R2Inference - NCSDK
Make sure you also check R2Inference's companion project: GstInference |
R2Inference |
---|
Introduction |
Getting started |
Supported backends |
Examples |
Model Zoo |
Contact Us |
|
The NCSDK Intel® Movidius™ Neural Compute SDK (Intel® Movidius™ NCSDK) enables the deployment of deep neural networks on compatible devices such as the Intel® Movidius™ Neural Compute Stick. The NCSDK includes a set of software tools to compile, profile, and validate DNNs (Deep Neural Networks) as well as APIs on C/C++ and Python for application development.
The NCSDK has two general usages:
- Profiling, tuning, and compiling DNN models.
- Prototyping user applications, that run accelerated with a neural compute device hardware, using the NCAPI.
Installation
You can install the NCSDK on a system running Linux directly, downloading a Docker container, on a virtual machine, or using a Python virtual environment. All the possible installation paths are documented on the Movidius official installation guide.
And also RidgeRun provides a wiki page Intel Movidius NCSDK Installation for the installation and troubleshooting.
Note: It is recommended to take the docker container route on the NCSDK installation. Other routes may affect your python environment because it sometimes uninstalls and reinstalls python and some common plugins such as NumPy or TensorFlow. Docker installation is actually very simple and it doesn't affect your environment at all. Please refer Installation and Configuration with Docker from Movidius GitHub to jump directly to the docker section on the installation guide. |
Generating a model for R2I
When you use the NCSDK backend you will need a compiled NCS graph file. You can obtain this file from TensorFlow's protobuff and weights filer; or caffe's prototxt and caffemodel files. mvNCCompile is a tool included with the NCSDK installation that compiles a network and produces a graph file that is compatible with the NCAPI and the Gst-Inference plugins using the NCSDK backend.
From Caffe model
For example, given a caffe model (googlenet.caffemodel) and a network description (deploy.prototxt):
mvNCCompile -w googlenet.caffemodel -s 12 deploy.prototxt
From TensorFlow model
For example you will need a frozen TensorFlow graph (inception_v4_frozen.pb) and the name of the input and output layers on the model:
mvNCCompile -s 12 inception_v4_frozen.pb -in=input -on=InceptionV4/Predictions/Reshape_1
This command will output the graph and output_expected.npy files, that can be used later with the googlenet plugin.
■ ■ ■ ■ ■
Transcribe the NCSDK page word for word, from "R2Inference - NCSDK" up to and including "for application development.".

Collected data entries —
■ ■ ■ ■ ■
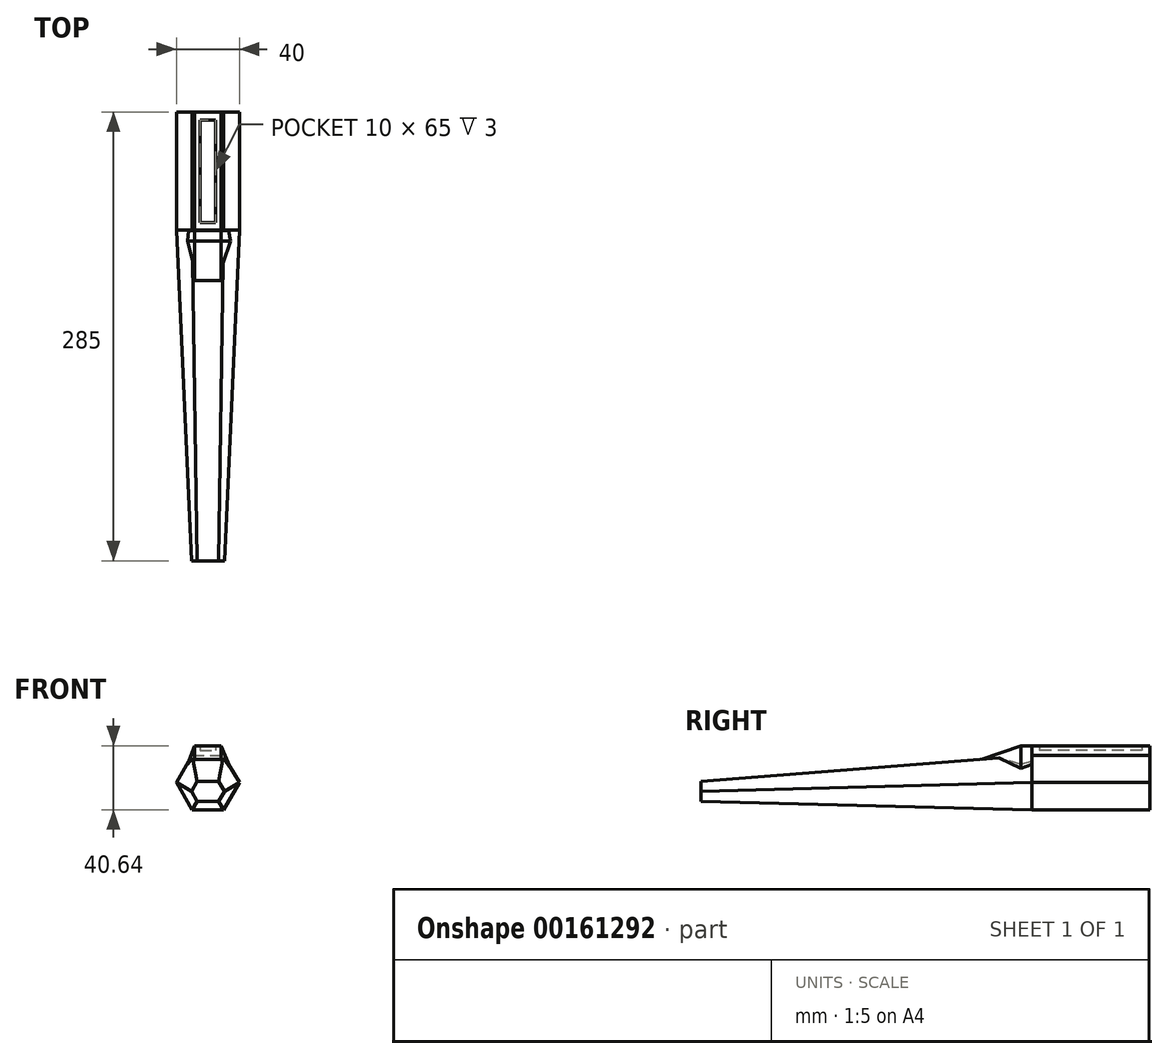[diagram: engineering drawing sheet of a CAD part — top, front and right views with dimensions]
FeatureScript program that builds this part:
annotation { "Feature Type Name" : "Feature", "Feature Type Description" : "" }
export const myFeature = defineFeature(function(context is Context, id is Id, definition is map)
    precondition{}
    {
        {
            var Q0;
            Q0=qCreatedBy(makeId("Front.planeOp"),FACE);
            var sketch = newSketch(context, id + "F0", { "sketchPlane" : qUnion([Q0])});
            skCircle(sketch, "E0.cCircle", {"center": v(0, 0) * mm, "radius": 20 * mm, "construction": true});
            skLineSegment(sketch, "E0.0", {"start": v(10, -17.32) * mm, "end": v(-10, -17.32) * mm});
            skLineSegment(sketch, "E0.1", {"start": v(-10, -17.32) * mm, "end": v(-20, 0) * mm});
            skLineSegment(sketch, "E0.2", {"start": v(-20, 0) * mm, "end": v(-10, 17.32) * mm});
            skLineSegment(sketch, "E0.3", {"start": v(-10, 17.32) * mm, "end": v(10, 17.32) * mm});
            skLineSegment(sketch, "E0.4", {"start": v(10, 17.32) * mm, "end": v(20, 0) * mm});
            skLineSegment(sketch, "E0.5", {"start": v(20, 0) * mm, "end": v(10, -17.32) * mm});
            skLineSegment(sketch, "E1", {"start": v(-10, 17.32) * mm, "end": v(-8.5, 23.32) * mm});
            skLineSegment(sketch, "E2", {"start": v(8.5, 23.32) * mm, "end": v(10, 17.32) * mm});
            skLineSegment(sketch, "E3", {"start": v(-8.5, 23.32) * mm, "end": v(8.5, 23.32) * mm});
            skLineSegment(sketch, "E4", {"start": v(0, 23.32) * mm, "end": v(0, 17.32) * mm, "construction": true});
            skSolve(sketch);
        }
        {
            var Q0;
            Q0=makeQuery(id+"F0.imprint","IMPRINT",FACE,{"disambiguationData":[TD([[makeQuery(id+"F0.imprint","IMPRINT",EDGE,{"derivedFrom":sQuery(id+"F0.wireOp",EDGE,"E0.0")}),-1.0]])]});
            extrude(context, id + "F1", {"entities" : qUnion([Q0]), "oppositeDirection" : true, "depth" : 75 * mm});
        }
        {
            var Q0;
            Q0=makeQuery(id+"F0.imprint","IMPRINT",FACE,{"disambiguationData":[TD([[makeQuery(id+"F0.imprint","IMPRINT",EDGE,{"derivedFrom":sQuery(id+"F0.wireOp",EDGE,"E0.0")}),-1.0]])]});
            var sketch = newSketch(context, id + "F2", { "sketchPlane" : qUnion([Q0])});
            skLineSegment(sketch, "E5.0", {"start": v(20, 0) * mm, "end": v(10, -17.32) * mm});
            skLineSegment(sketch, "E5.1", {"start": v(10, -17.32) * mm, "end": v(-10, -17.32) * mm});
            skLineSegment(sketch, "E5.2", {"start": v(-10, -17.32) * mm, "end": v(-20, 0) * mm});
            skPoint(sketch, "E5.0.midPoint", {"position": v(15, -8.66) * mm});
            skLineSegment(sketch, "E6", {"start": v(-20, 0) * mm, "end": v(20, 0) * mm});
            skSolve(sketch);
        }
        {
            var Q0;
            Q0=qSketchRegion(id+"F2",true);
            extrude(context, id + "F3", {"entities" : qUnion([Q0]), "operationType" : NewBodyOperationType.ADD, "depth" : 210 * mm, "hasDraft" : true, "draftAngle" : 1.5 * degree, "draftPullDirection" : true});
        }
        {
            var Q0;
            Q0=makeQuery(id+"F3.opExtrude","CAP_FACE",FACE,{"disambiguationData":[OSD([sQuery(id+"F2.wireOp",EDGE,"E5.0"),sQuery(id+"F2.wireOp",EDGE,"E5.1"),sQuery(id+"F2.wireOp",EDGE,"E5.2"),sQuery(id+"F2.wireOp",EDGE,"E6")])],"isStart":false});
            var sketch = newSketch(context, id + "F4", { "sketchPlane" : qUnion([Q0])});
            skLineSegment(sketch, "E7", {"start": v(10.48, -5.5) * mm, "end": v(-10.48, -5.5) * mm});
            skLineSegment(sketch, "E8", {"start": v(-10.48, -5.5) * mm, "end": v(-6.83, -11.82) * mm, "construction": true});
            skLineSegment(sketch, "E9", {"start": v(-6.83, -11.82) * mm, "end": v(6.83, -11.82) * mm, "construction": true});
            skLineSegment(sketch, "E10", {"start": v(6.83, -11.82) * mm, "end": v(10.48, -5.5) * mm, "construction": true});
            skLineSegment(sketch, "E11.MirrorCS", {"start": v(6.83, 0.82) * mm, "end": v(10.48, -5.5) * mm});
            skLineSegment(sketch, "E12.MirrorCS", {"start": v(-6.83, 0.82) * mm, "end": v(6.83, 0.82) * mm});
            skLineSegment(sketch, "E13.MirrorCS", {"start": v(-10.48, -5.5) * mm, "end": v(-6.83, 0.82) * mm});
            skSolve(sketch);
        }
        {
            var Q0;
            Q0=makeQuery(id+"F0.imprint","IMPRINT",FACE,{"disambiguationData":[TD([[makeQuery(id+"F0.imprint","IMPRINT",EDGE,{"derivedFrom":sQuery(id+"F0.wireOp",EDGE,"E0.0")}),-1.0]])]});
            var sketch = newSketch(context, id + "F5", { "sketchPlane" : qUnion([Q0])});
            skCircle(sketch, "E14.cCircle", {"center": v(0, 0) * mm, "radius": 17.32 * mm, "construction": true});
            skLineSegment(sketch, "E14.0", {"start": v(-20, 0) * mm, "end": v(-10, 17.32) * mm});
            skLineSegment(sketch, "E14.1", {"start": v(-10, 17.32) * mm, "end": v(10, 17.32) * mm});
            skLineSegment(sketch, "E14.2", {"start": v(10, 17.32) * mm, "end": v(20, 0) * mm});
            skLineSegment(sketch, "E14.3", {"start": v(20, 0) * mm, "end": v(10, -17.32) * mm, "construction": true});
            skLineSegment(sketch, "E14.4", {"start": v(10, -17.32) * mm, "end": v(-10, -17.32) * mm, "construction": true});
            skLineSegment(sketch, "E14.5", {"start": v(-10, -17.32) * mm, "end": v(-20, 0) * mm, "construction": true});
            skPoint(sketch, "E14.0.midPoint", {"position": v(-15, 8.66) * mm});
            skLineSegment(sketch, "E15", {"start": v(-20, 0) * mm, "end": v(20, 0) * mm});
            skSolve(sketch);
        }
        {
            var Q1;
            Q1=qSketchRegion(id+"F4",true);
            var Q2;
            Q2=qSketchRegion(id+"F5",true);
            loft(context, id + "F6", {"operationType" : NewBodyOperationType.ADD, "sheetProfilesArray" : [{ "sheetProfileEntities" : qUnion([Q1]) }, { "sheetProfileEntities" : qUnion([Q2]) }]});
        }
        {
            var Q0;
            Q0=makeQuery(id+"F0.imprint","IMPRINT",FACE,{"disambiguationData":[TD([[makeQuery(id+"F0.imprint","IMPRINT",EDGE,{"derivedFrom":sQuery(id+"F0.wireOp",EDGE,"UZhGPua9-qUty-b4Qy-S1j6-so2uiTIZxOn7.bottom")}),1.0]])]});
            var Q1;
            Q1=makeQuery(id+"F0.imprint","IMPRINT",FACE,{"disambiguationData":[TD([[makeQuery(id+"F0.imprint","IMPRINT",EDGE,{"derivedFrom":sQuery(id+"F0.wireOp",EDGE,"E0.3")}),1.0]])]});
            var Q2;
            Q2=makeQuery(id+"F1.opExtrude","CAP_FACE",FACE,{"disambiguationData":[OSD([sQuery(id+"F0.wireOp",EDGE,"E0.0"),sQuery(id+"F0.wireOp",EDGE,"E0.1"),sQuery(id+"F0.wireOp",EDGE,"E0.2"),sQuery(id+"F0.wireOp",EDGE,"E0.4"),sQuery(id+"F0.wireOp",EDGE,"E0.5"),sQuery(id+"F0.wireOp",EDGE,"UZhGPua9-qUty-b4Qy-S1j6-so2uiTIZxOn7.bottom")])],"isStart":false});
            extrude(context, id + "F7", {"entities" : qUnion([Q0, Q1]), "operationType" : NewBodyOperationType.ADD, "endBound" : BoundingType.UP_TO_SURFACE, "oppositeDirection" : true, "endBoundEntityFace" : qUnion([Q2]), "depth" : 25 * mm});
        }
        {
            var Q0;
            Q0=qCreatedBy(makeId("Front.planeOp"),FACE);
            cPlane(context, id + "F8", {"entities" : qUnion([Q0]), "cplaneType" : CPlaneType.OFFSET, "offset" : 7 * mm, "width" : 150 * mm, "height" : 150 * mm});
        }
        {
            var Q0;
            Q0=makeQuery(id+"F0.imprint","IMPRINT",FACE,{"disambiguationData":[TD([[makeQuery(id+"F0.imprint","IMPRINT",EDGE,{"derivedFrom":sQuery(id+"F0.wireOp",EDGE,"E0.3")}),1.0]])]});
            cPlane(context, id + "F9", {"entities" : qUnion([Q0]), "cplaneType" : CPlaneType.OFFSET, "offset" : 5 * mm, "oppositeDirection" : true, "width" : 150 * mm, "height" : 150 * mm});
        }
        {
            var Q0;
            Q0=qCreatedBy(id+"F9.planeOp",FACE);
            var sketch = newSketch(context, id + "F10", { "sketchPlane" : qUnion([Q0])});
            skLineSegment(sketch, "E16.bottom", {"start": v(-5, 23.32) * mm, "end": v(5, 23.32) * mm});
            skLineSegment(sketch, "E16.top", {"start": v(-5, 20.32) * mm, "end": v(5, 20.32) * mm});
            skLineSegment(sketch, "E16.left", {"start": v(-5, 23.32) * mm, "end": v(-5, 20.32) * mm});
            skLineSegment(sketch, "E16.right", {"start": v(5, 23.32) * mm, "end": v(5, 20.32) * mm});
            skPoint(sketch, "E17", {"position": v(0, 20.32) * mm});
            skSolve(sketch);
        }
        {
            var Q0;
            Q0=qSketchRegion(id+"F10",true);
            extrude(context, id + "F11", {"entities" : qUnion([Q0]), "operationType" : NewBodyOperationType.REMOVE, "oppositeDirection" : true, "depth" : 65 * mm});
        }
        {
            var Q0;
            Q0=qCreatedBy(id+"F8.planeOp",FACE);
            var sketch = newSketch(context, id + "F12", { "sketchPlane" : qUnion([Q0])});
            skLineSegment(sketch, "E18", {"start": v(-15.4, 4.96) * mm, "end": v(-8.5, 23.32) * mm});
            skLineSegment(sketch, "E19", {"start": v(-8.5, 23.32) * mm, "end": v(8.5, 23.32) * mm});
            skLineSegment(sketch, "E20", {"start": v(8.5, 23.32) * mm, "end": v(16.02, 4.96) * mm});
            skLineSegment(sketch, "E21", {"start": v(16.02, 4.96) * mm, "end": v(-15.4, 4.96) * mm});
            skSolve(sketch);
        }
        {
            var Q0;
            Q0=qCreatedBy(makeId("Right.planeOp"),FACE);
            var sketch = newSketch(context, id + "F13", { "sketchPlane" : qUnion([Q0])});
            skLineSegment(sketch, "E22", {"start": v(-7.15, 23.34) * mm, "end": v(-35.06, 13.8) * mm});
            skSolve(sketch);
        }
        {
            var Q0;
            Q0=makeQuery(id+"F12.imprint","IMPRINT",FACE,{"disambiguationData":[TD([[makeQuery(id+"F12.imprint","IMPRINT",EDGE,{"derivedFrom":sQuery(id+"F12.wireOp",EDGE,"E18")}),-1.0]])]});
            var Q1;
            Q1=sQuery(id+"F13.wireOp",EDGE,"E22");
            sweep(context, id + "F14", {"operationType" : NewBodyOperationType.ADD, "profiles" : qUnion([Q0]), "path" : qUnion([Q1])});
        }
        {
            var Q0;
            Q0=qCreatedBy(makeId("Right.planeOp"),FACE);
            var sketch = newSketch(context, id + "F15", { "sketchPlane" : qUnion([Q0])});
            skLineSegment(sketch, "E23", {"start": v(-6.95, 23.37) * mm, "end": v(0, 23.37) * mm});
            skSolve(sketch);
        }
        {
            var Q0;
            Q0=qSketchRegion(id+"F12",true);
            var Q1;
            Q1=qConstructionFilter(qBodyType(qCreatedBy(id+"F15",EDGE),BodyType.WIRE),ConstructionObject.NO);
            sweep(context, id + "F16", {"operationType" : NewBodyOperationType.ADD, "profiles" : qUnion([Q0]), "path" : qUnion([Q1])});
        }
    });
■ ■ ■ ■ ■
SOLUTION TO THE EXERCISE —
R2Inference - NCSDK
Make sure you also check R2Inference's companion project: GstInference |
R2Inference |
---|
Introduction |
Getting started |
Supported backends |
Examples |
Model Zoo |
Contact Us |
|
The NCSDK Intel® Movidius™ Neural Compute SDK (Intel® Movidius™ NCSDK) enables the deployment of deep neural networks on compatible devices such as the Intel® Movidius™ Neural Compute Stick. The NCSDK includes a set of software tools to compile, profile, and validate DNNs (Deep Neural Networks) as well as APIs on C/C++ and Python for application development.